The principal risks with primaquine come from the substantially higher dosing (0.5 mg/kg daily for 14 days) required for the radical cure of P. vivax. Given the observed presence of G6PDd in this region, appropriate risk assessments and diagnostic capacity need to be implemented to safely avert morbidity from cumulative relapses of P. vivax clinical episodes [47]. While most G6PDd individuals tested for this study carried variants of relatively moderate severity in whom drug-induced haemolysis may be self-limiting [48], there was also a severe mutation observed, G6PD Mediterranean , for whom primaquine-induced haemolysis would be much more dangerous [49] and likely require transfusion to ensure recovery. The WHO guidelines for primaquine and G6PDd screening are deliberately flexible, allowing for differing G6PDd epidemiology and public health infrastructure scenarios. Countries must determine their own risk assessments and reviews of existing experience with primaquine therapy. In the present context of Madagascar, the relatively poorly developed infrastructure for emergency medicine would advise caution regarding the blind use of primaquine. Similarly, given the observation of relatively common (>10%) G6PDd frequency, including occurrence of the severe variant G6PD Mediterranean , it would be strongly advisable to screen all P. vivax patients for G6PD enzyme activity prior to administering radical cure doses of primaquine.
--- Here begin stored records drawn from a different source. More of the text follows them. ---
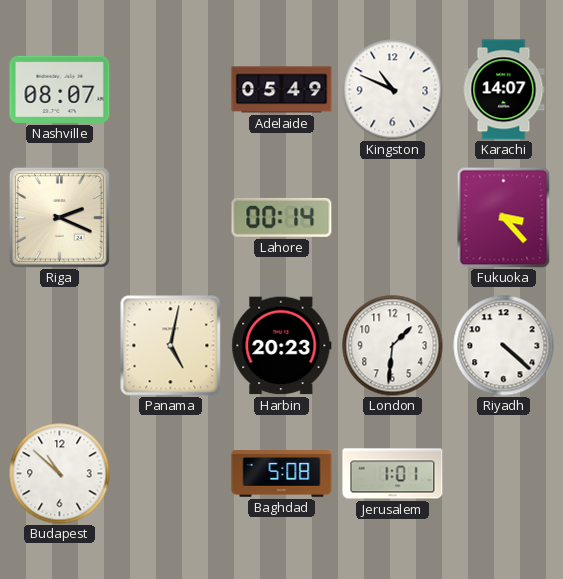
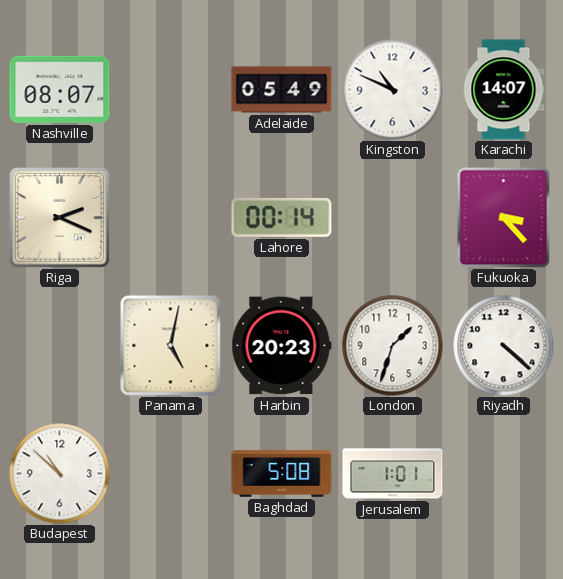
London: 1:31 -> 1:33
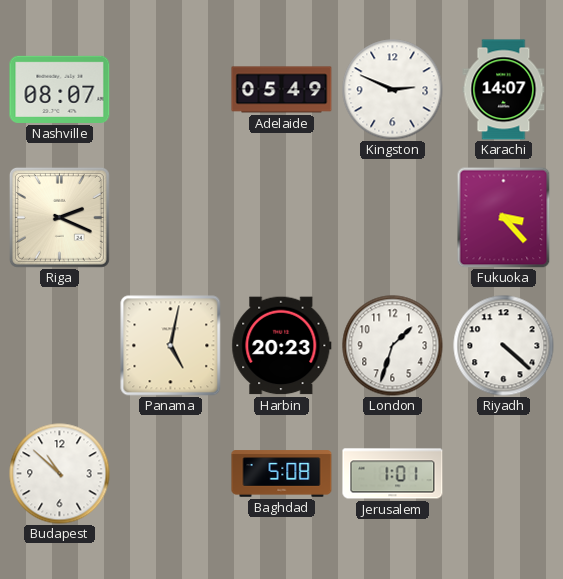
Kingston: 10:49 -> 2:49
Lahore: 00:14 -> none
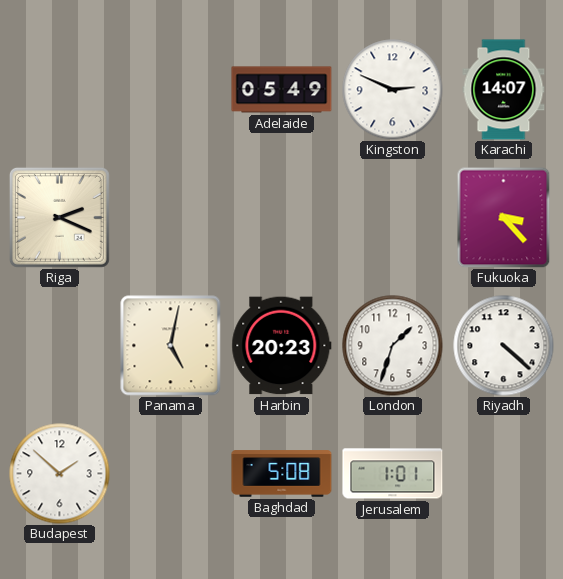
Nashville: 08:07 -> none
Budapest: 10:52 -> 1:52
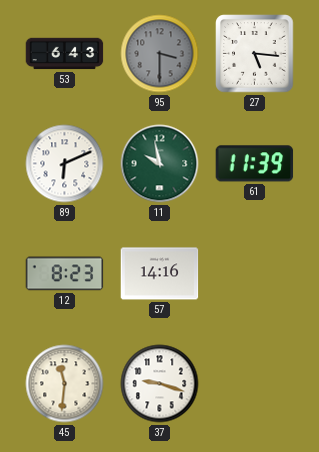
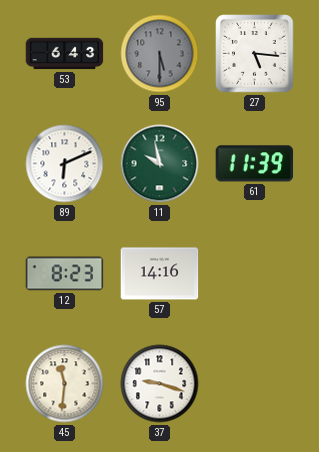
95: 3:30 -> 5:30
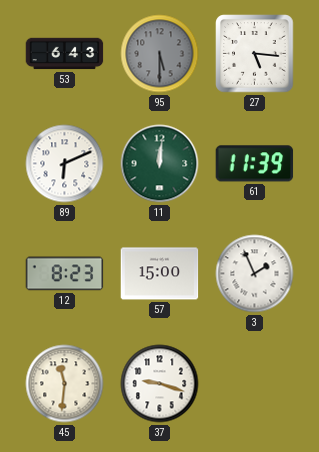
11: 9:58 -> 12:01
57: 14:16 -> 15:00
3: none -> 1:56
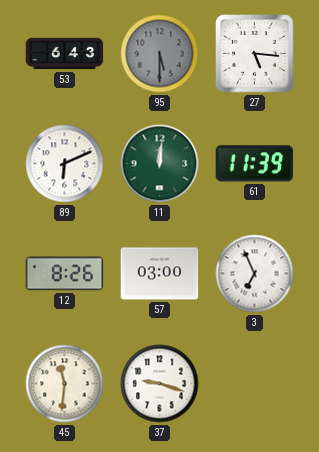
12: 8:23 -> 8:26
57: 15:00 -> 03:00
3: 1:56 -> 6:56
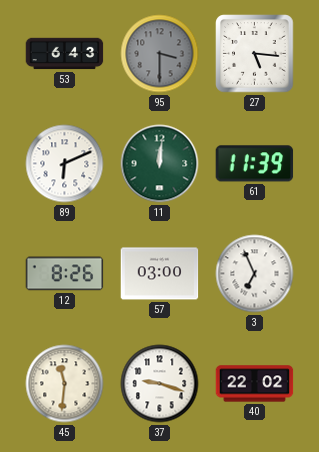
95: 5:30 -> 3:30
40: none -> 22:02
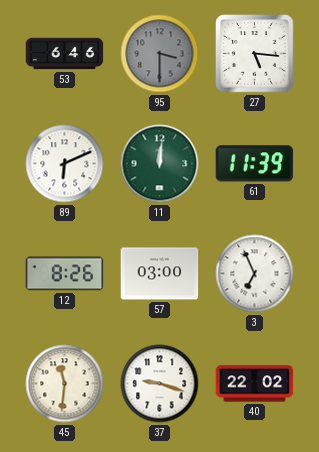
53: 6:43 -> 6:46
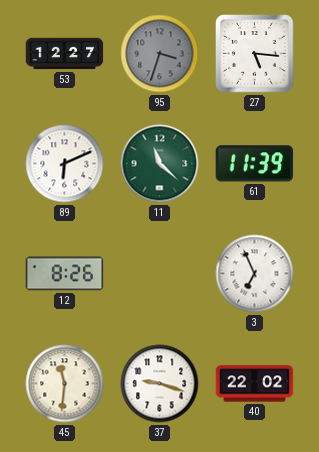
53: 6:46 -> 12:27
95: 3:30 -> 3:33
11: 12:01 -> 11:22
57: 03:00 -> none
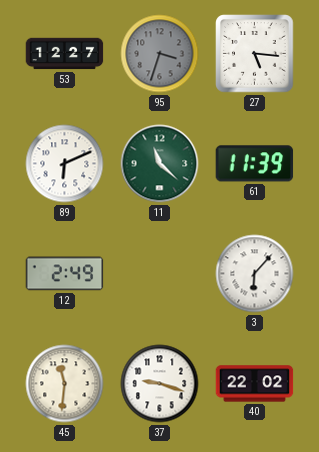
12: 8:26 -> 2:49
3: 6:56 -> 6:07
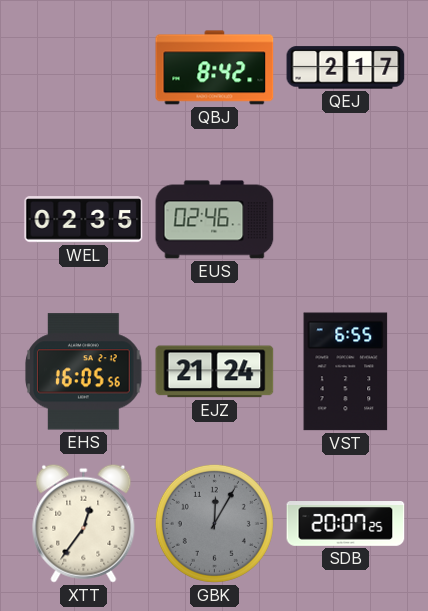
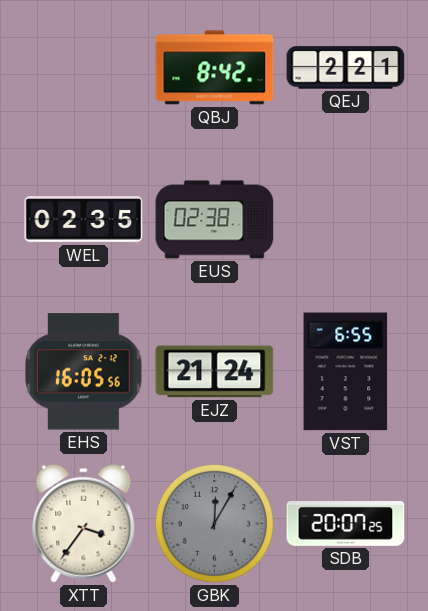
QEJ: 2:17 -> 2:21
EUS: 02:46 -> 02:38
XTT: 12:36 -> 3:36
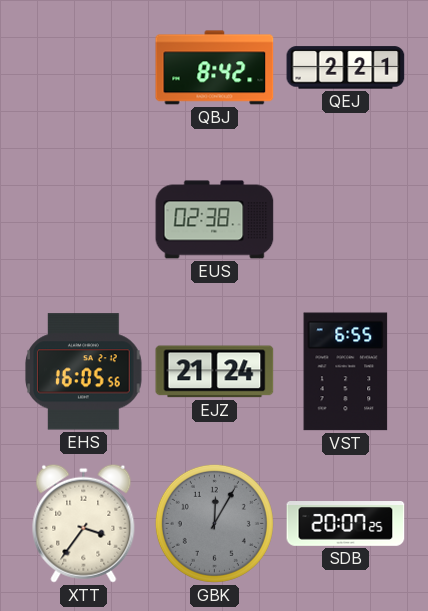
WEL: 02:35 -> none
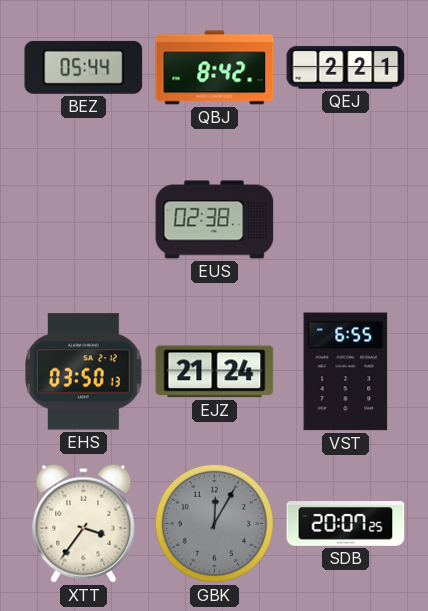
BEZ: none -> 05:44
EHS: 16:05 -> 03:50
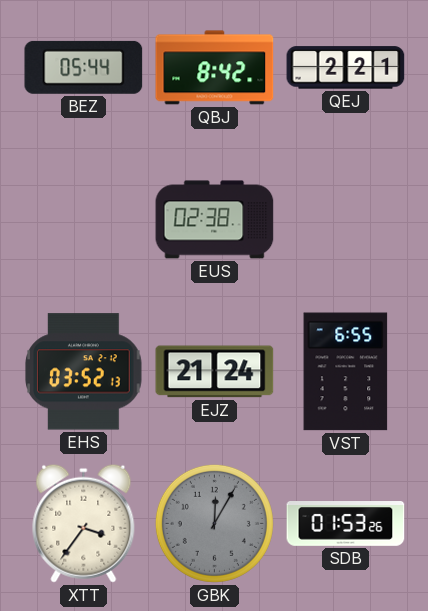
EHS: 03:50 -> 03:52
SDB: 20:07 -> 01:53
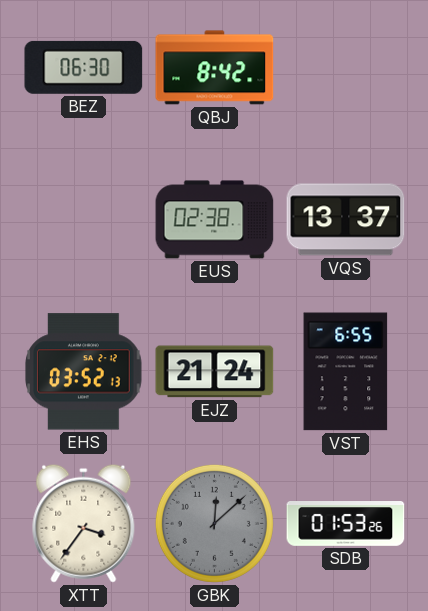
BEZ: 05:44 -> 06:30
QEJ: 2:21 -> none
VQS: none -> 13:37
GBK: 12:05 -> 12:08
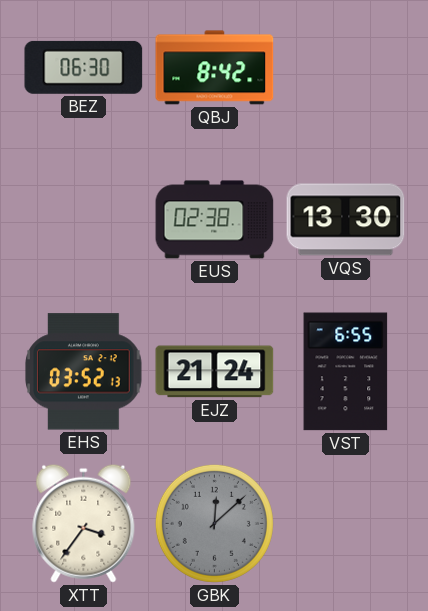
VQS: 13:37 -> 13:30
SDB: 01:53 -> none
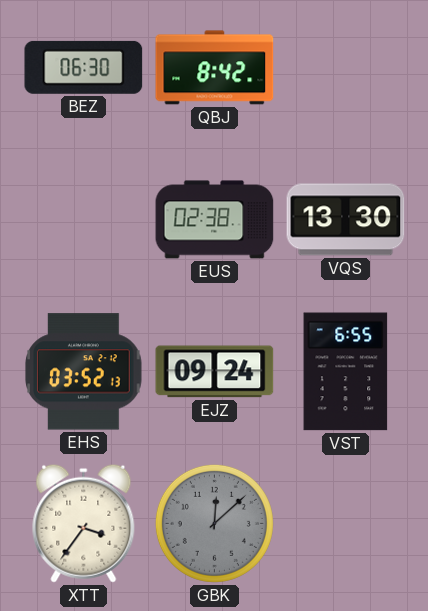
EJZ: 21:24 -> 09:24
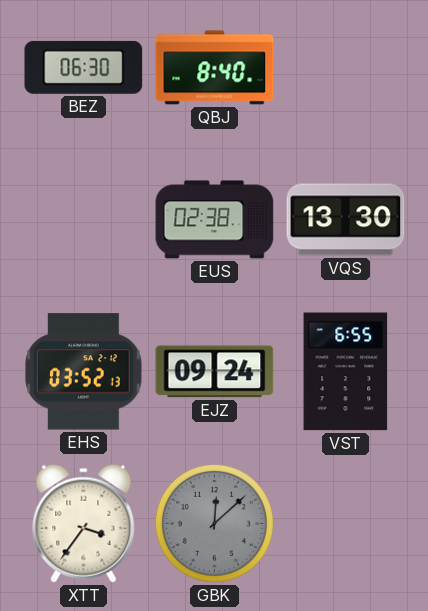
QBJ: 8:42 -> 8:40
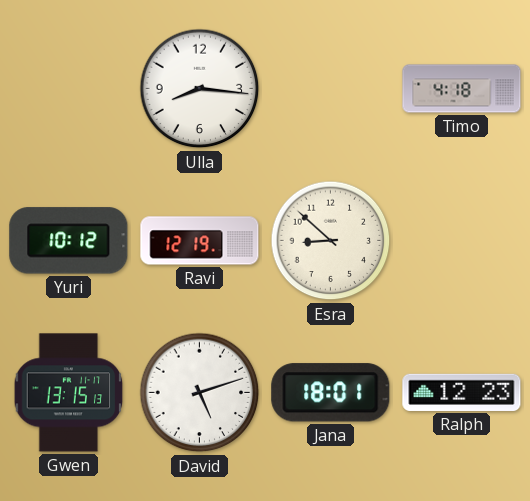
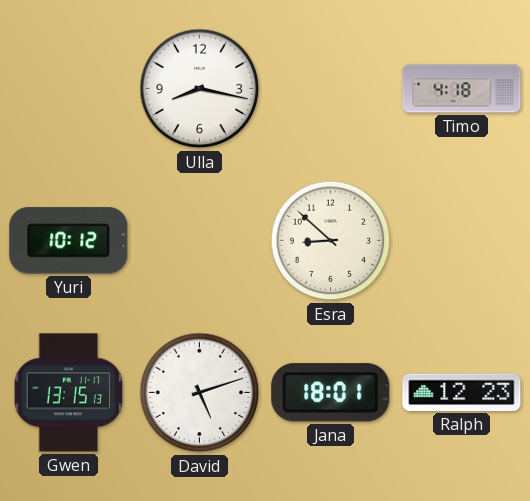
Ulla: 8:16 -> 8:17
Ravi: 12:19 -> none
The present study has limitations. Anaemia is a known confounder of G6PD screening [17], but was not adjusted for in this study. The high concordance between phenotype and genotype results, however, suggests that this was not a major problem. The limited geographic range of the study, which was restricted to a single malaria transmission ecozone, restricts extrapolation of results across the country; more extensive sampling across different regions would help to gain perspectives on the national-level G6PDd epidemiology as well as the population’s genetic relatedness across the island. The area studied was nevertheless the country’s principal focus of P. vivax transmission and hence concerned the population most frequently implicated in potential primaquine drug administration. The present study was limited to male participants. This ensured clearly binary G6PD diagnoses and avoided the spectrum of phenotypes associated with heterozygous G6PDd allele carriage. While predictions based on theoretical genetic inheritance principles can estimate frequencies of G6PDd phenotypes and genotypes among females at the population level, large-scale public health programmes increasing access to P. vivax radical cure will require the introduction of a quantitative enzyme activity assay that can detect pre-determined acceptable thresholds for safely administering the drug to females [50]. To date, no well-adapted point of care tests suited to this application exist. The 14 days of treatment with primaquine affords opportunities for discontinuing treatment in response to side-effects. In contrast, the drug tafenoquine, which is currently in Phase 3 clinical trials as a single-dose therapy, carries exacerbated risks as a haemolytic agent due to its longer half-life, and will therefore require a G6PDd screening diagnostic with appropriate sensitivity.

Conclusions

The study presented here explores the epidemiology of G6PDd among previously unstudied populations in P. vivax-endemic regions of Madagascar. Prevalence of deficiency being greater than 10% in males carries implications for the administration of primaquine therapy, emphasizing the need for appropriate G6PDd screening ahead of radical cure therapy. The hypothesized G6PD genetic diversity anticipated from the diverse origins of the Malagasy population was not reflected in the G6PD gene variants despite evidence from other genes, such as the Duffy blood group, suggesting mixed inheritance [6, 8]. More widespread investigations into the epidemiology of G6PDd would provide insight into malaria treatment risk assessments, as well as contribute evidence to ongoing investigations of human archaeology in Madagascar.